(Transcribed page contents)
******

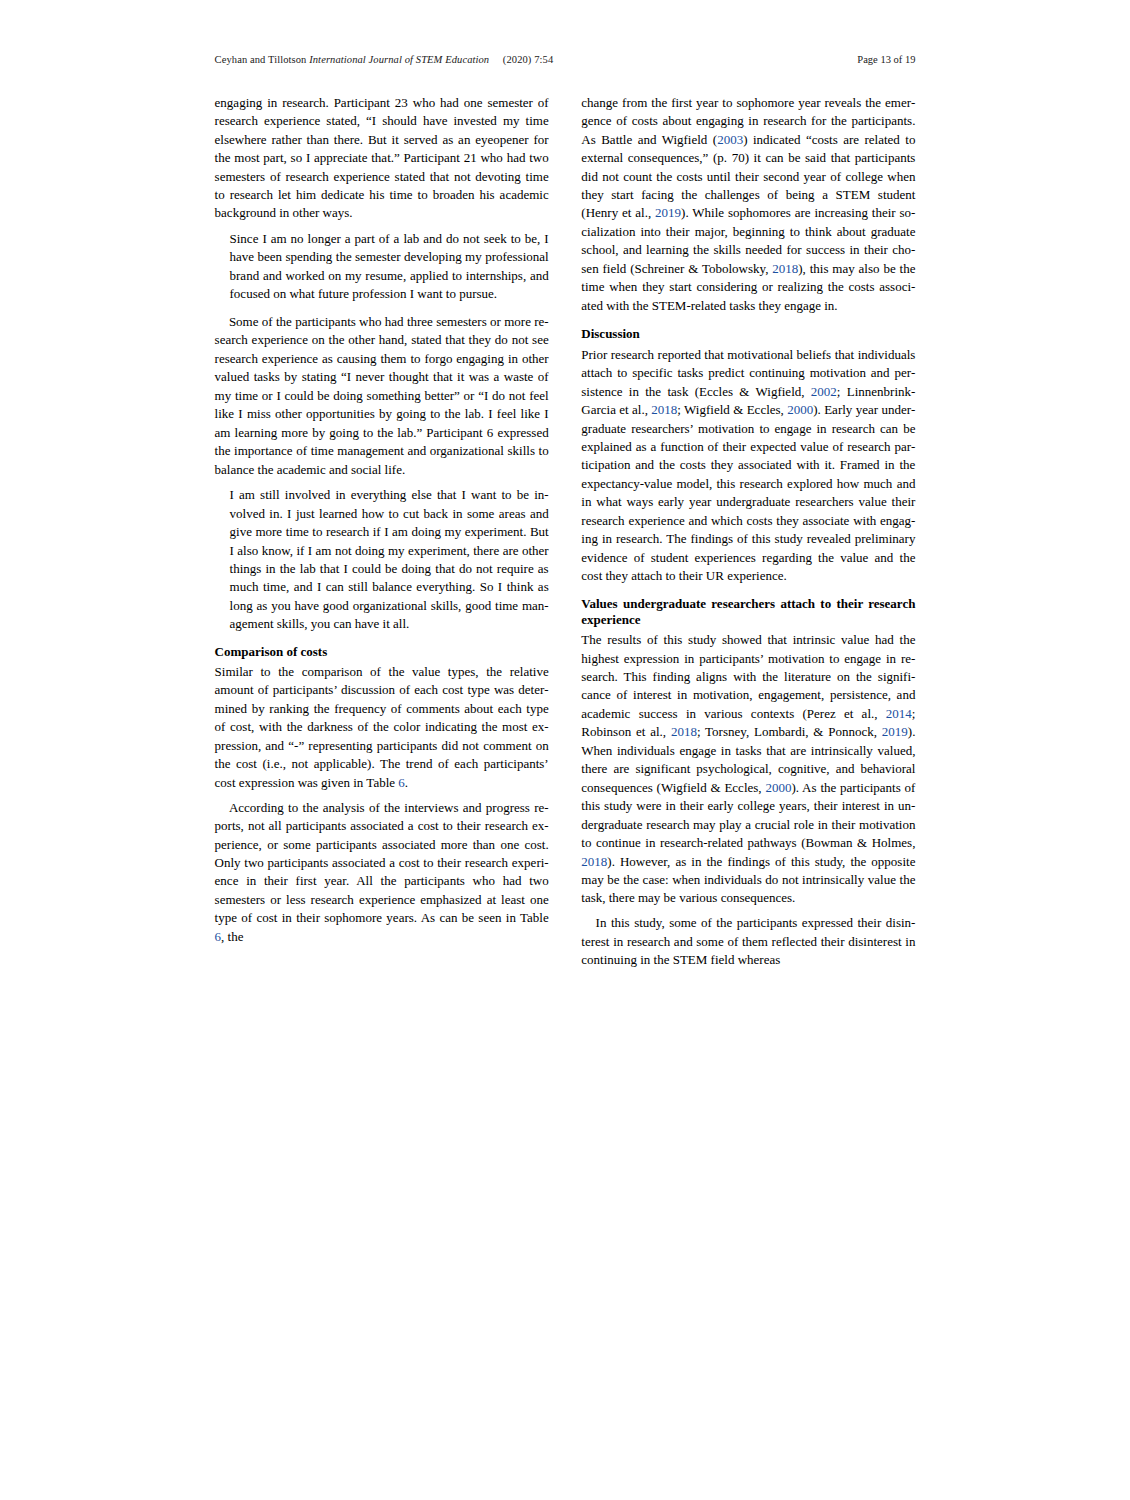Ceyhan and Tillotson International Journal of STEM Education (2020) 7:54
Page 13 of 19
engaging in research. Participant 23 who had one semester of research experience stated, “I should have invested my time elsewhere rather than there. But it served as an eyeopener for the most part, so I appreciate that.” Participant 21 who had two semesters of research experience stated that not devoting time to research let him dedicate his time to broaden his academic background in other ways.
Since I am no longer a part of a lab and do not seek to be, I have been spending the semester developing my professional brand and worked on my resume, applied to internships, and focused on what future profession I want to pursue.
Some of the participants who had three semesters or more research experience on the other hand, stated that they do not see research experience as causing them to forgo engaging in other valued tasks by stating “I never thought that it was a waste of my time or I could be doing something better” or “I do not feel like I miss other opportunities by going to the lab. I feel like I am learning more by going to the lab.” Participant 6 expressed the importance of time management and organizational skills to balance the academic and social life.
I am still involved in everything else that I want to be involved in. I just learned how to cut back in some areas and give more time to research if I am doing my experiment. But I also know, if I am not doing my experiment, there are other things in the lab that I could be doing that do not require as much time, and I can still balance everything. So I think as long as you have good organizational skills, good time management skills, you can have it all.
Comparison of costs
Similar to the comparison of the value types, the relative amount of participants’ discussion of each cost type was determined by ranking the frequency of comments about each type of cost, with the darkness of the color indicating the most expression, and “-” representing participants did not comment on the cost (i.e., not applicable). The trend of each participants’ cost expression was given in Table 6.
According to the analysis of the interviews and progress reports, not all participants associated a cost to their research experience, or some participants associated more than one cost. Only two participants associated a cost to their research experience in their first year. All the participants who had two semesters or less research experience emphasized at least one type of cost in their sophomore years. As can be seen in Table 6, the
change from the first year to sophomore year reveals the emergence of costs about engaging in research for the participants. As Battle and Wigfield (2003) indicated “costs are related to external consequences,” (p. 70) it can be said that participants did not count the costs until their second year of college when they start facing the challenges of being a STEM student (Henry et al., 2019). While sophomores are increasing their socialization into their major, beginning to think about graduate school, and learning the skills needed for success in their chosen field (Schreiner & Tobolowsky, 2018), this may also be the time when they start considering or realizing the costs associated with the STEM-related tasks they engage in.
Discussion
Prior research reported that motivational beliefs that individuals attach to specific tasks predict continuing motivation and persistence in the task (Eccles & Wigfield, 2002; Linnenbrink-Garcia et al., 2018; Wigfield & Eccles, 2000). Early year undergraduate researchers’ motivation to engage in research can be explained as a function of their expected value of research participation and the costs they associated with it. Framed in the expectancy-value model, this research explored how much and in what ways early year undergraduate researchers value their research experience and which costs they associate with engaging in research. The findings of this study revealed preliminary evidence of student experiences regarding the value and the cost they attach to their UR experience.
Values undergraduate researchers attach to their research experience
The results of this study showed that intrinsic value had the highest expression in participants’ motivation to engage in research. This finding aligns with the literature on the significance of interest in motivation, engagement, persistence, and academic success in various contexts (Perez et al., 2014; Robinson et al., 2018; Torsney, Lombardi, & Ponnock, 2019). When individuals engage in tasks that are intrinsically valued, there are significant psychological, cognitive, and behavioral consequences (Wigfield & Eccles, 2000). As the participants of this study were in their early college years, their interest in undergraduate research may play a crucial role in their motivation to continue in research-related pathways (Bowman & Holmes, 2018). However, as in the findings of this study, the opposite may be the case: when individuals do not intrinsically value the task, there may be various consequences.
In this study, some of the participants expressed their disinterest in research and some of them reflected their disinterest in continuing in the STEM field whereas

******

▶ _Assignment_
Every line from the line containing "Some of the participants who" through the line containing "According to the" in the records above must be retyped exactly. Leave out the rest.

▶ _Problem solution_
Some of the participants who had three semesters or more research experience on the other hand, stated that they do not see research experience as causing them to forgo engaging in other valued tasks by stating “I never thought that it was a waste of my time or I could be doing something better” or “I do not feel like I miss other opportunities by going to the lab. I feel like I am learning more by going to the lab.” Participant 6 expressed the importance of time management and organizational skills to balance the academic and social life.
I am still involved in everything else that I want to be involved in. I just learned how to cut back in some areas and give more time to research if I am doing my experiment. But I also know, if I am not doing my experiment, there are other things in the lab that I could be doing that do not require as much time, and I can still balance everything. So I think as long as you have good organizational skills, good time management skills, you can have it all.
Comparison of costs
Similar to the comparison of the value types, the relative amount of participants’ discussion of each cost type was determined by ranking the frequency of comments about each type of cost, with the darkness of the color indicating the most expression, and “-” representing participants did not comment on the cost (i.e., not applicable). The trend of each participants’ cost expression was given in Table 6.
According to the analysis of the interviews and progress reports, not all participants associated a cost to their research experience, or some participants associated more than one cost. Only two participants associated a cost to their research experience in their first year. All the participants who had two semesters or less research experience emphasized at least one type of cost in their sophomore years. As can be seen in Table 6, the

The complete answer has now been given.